SET OF TASKS:
[1] Translate the sentence "Sinclair refused to make the three count and neither did he disqualify Cole." from the match report below into French.
[2] Reproduce word for word the part of the match report below that opens with the words "Winner: Marty Scurll" and closes with "and right hands.".

SOURCE EXTRACT:

▼

Winner: Marty Scurll
ROH World Heavyweight Title Match
Adam Cole vs. Jay Lethal
As Lethal extended his hand to adhere to the code of honor, Cole rubbed his head and reminded him that he was responsible for Lethal’s new bald look. Lethal locked in a side headlock after the two locked up, with the two bounding off the ropes. Lethal hit an early Lethal Injection, but Cole rolled outside immediately. Lethal took the fight to Cole on the outside, lacing him with chops before rolling him back in, only for Cole to go the outside yet again. Lethal did not relent though, hitting three consecutive suicide dives. Lethal was firmly in control until Cole shoved him off the top rope, injuring Lethal’s knee as he crashed to the arena floor.The two then spent the next few minutes going back and forth, exchanging super kicks, enziguris and right hands.
Lethal came out with the advantage and hit the Lethal Combination, but only was able to score a two count on his pinball attempt. Cole almost hit a Canadian Destroyer, but Lethal reversed it into a Death Valley driver, hitting Hail to the King twice, but Cole rolled out of the ring before Lethal could fly a third time. Cole took advantage and then dropped Lethal’s leg across the apron before launching him into the barricade. Back on the inside Lethal was able to stymie Cole’s Ariel attempt from the top rope, but could not avoid Cole’s pointed attack on the left knee and only narrowly reached the ropes to avoid submitting to the figure four. Lethal gutted out a cutter from the apron to the arena floor and almost won via count out, but stopped Todd Sinclair and rolled Cole in. Lethal bellowed that he was going for the Lethal Injection, but Cole low blowed him and hit the Last Shot.
Sinclair refused to make the three count and neither did he disqualify Cole. Lethal was able to hit a Last Shot onto his bad knee, but only was able to get a two count. As Lethal went for another Lethal Injection his leg collapsed and Cole quickly applied the figure four. Lethal was able to escape, but was rewarded with Canadian Destroyer. Cole covered Lethal, but the former champion kicked out at one and seemed to use his anger to fuel an attack as he absorbed kicks, but his Lethal Injection attempt was met with a super kick to the back of the head. Cole hit a cutter and then the Last Shot, retaining the title with a pinball victory. Solid match, the story telling with the knee injury helped to make Lethal look as valiant as ever, while explaining the loss as the result of an injury, while simultaneously making Cole look opportunistic and intelligent as a champion.
Winner: Adam Cole
Final Reaction: A
The last show in England was always going to be the strongest card on paper, the only spots I wasn’t particularly looking forward to was the two singles matches between the The Young Bucks and The Briscoes, as the trope of having the challengers and champions swapping victories ahead of their impending match is a bit tired. Pleasantly, the match was changed to a tag match and really elevated the show. Scurll’s victory was another bright spot on this card, but the real meat of the show was Lethal’s return match against Cole. The match featured excellent storytelling as as always Corino and Kelly add that much more to a match like this as they seamlessly integrate the background that makes the product that much more enjoyable. This is certainty worth a watch for any ROH fan.

▲

Stored data entries
▼

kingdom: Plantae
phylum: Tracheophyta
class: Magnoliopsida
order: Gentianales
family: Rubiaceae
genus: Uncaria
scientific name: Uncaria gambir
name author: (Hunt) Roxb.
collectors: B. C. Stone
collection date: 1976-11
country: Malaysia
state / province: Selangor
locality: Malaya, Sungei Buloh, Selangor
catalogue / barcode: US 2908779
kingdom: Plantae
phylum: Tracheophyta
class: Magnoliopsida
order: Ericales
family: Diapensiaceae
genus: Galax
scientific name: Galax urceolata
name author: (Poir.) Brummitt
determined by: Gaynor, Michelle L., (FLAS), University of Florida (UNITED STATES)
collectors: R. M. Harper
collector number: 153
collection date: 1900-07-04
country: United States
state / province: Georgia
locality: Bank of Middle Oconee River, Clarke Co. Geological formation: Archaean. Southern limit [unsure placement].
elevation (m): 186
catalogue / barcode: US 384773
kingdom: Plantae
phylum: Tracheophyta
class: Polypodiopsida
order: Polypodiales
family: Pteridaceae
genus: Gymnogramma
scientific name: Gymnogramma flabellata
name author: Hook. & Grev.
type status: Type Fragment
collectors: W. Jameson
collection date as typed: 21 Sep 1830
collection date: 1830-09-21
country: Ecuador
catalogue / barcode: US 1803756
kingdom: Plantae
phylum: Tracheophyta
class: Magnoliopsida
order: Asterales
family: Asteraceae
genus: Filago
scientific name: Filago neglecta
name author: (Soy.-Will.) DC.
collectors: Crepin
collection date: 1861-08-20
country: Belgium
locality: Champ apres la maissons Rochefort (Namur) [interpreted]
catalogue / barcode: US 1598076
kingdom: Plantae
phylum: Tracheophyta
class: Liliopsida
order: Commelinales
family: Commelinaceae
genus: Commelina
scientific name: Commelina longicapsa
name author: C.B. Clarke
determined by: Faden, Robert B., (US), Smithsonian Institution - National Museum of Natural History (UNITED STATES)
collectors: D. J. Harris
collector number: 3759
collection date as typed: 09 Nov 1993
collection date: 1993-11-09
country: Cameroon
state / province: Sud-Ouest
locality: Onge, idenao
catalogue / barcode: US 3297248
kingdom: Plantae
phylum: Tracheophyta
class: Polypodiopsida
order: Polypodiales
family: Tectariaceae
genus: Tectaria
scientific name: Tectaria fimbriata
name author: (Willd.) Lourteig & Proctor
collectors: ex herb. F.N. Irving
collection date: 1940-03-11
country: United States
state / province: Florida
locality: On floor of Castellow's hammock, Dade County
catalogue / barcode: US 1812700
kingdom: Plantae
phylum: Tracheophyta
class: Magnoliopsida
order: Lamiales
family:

▲

ANSWER SET:
[1] Sinclair a refusé de faire le compte de trois et n'a pas non plus disqualifié Cole.

[2]
Winner: Marty Scurll
ROH World Heavyweight Title Match
Adam Cole vs. Jay Lethal
As Lethal extended his hand to adhere to the code of honor, Cole rubbed his head and reminded him that he was responsible for Lethal’s new bald look. Lethal locked in a side headlock after the two locked up, with the two bounding off the ropes. Lethal hit an early Lethal Injection, but Cole rolled outside immediately. Lethal took the fight to Cole on the outside, lacing him with chops before rolling him back in, only for Cole to go the outside yet again. Lethal did not relent though, hitting three consecutive suicide dives. Lethal was firmly in control until Cole shoved him off the top rope, injuring Lethal’s knee as he crashed to the arena floor.The two then spent the next few minutes going back and forth, exchanging super kicks, enziguris and right hands.